Prompt - Find the string "kepada" in the records and copy each line where it occurs.

Source records -
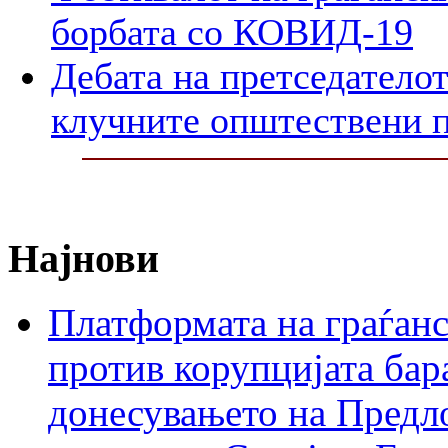
борбата со КОВИД-19
Дебата на претседателот
клучните општествени 
Најнови
Платформата на граѓанс
против корупцијата бар
донесувањето на Предло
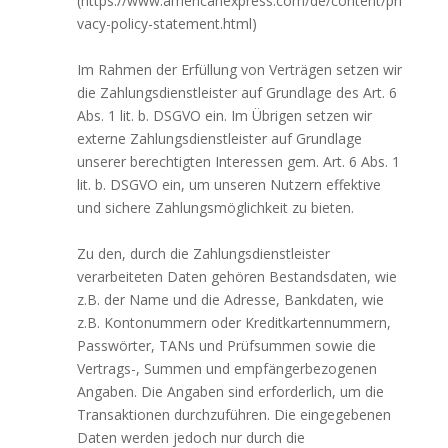
(https://www.americanexpress.com/de/content/pri
vacy-policy-statement.html)
Im Rahmen der Erfüllung von Verträgen setzen wir
die Zahlungsdienstleister auf Grundlage des Art. 6
Abs. 1 lit. b. DSGVO ein. Im Übrigen setzen wir
externe Zahlungsdienstleister auf Grundlage
unserer berechtigten Interessen gem. Art. 6 Abs. 1
lit. b. DSGVO ein, um unseren Nutzern effektive
und sichere Zahlungsmöglichkeit zu bieten.
Zu den, durch die Zahlungsdienstleister
verarbeiteten Daten gehören Bestandsdaten, wie
z.B. der Name und die Adresse, Bankdaten, wie
z.B. Kontonummern oder Kreditkartennummern,
Passwörter, TANs und Prüfsummen sowie die
Vertrags-, Summen und empfängerbezogenen
Angaben. Die Angaben sind erforderlich, um die
Transaktionen durchzuführen. Die eingegebenen
Daten werden jedoch nur durch die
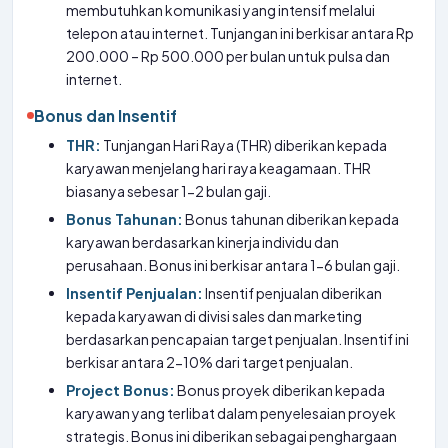
membutuhkan komunikasi yang intensif melalui
telepon atau internet. Tunjangan ini berkisar antara Rp
200.000 – Rp 500.000 per bulan untuk pulsa dan
internet.
Bonus dan Insentif
THR:
Tunjangan Hari Raya (THR) diberikan kepada
karyawan menjelang hari raya keagamaan. THR
biasanya sebesar 1-2 bulan gaji.
Bonus Tahunan:
Bonus tahunan diberikan kepada
karyawan berdasarkan kinerja individu dan
perusahaan. Bonus ini berkisar antara 1-6 bulan gaji.
Insentif Penjualan:
Insentif penjualan diberikan
kepada karyawan di divisi sales dan marketing
berdasarkan pencapaian target penjualan. Insentif ini
berkisar antara 2-10% dari target penjualan.
Project Bonus:
Bonus proyek diberikan kepada
karyawan yang terlibat dalam penyelesaian proyek
strategis. Bonus ini diberikan sebagai penghargaan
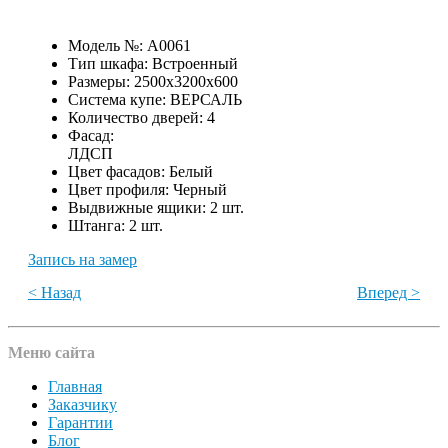
Модель №:
A0061
Тип шкафа:
Встроенный
Размеры:
2500х3200х600
Система купе:
ВЕРСАЛЬ
Количество дверей:
4
Фасад:
ЛДСП
Цвет фасадов:
Белый
Цвет профиля:
Черный
Выдвижные ящики:
2 шт.
Штанга:
2 шт.
Запись на замер
< Назад
Вперед >
Меню сайта
Главная
Заказчику
Гарантии
Блог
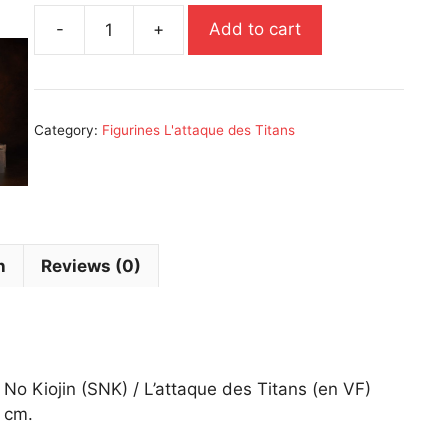
-
+
Add to cart
Figurine
Résine/PVC
Shingeki
no
Category:
Figurines L'attaque des Titans
Kyojin
Attack
on
Titan
Levi
Ackerman
n
Reviews (0)
25
cm
quantity
No Kiojin (SNK) / L’attaque des Titans (en VF)
 cm.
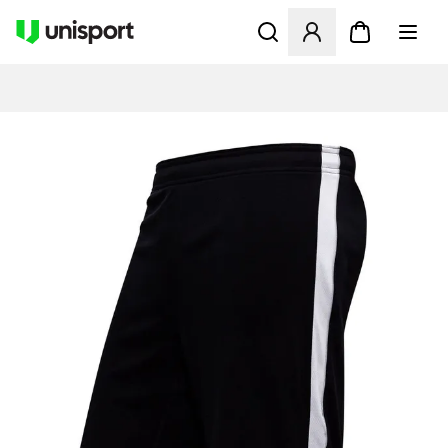
Åbner en Modal til at logge 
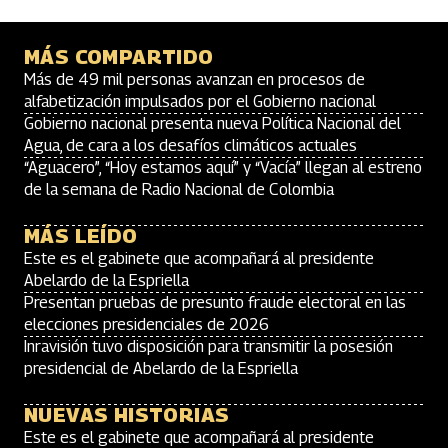
MÁS COMPARTIDO
Más de 49 mil personas avanzan en procesos de
alfabetización impulsados por el Gobierno nacional
Gobierno nacional presenta nueva Política Nacional del
Agua, de cara a los desafíos climáticos actuales
“Aguacero”, “Hoy estamos aquí” y “Vacía” llegan al estreno
de la semana de Radio Nacional de Colombia
MÁS LEÍDO
Este es el gabinete que acompañará al presidente
Abelardo de la Espriella
Presentan pruebas de presunto fraude electoral en las
elecciones presidenciales de 2026
Inravisión tuvo disposición para transmitir la posesión
presidencial de Abelardo de la Espriella
NUEVAS HISTORIAS
Este es el gabinete que acompañará al presidente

Output -
Tunjangan Hari Raya (THR) diberikan kepada
Bonus tahunan diberikan kepada
kepada karyawan di divisi sales dan marketing
Bonus proyek diberikan kepada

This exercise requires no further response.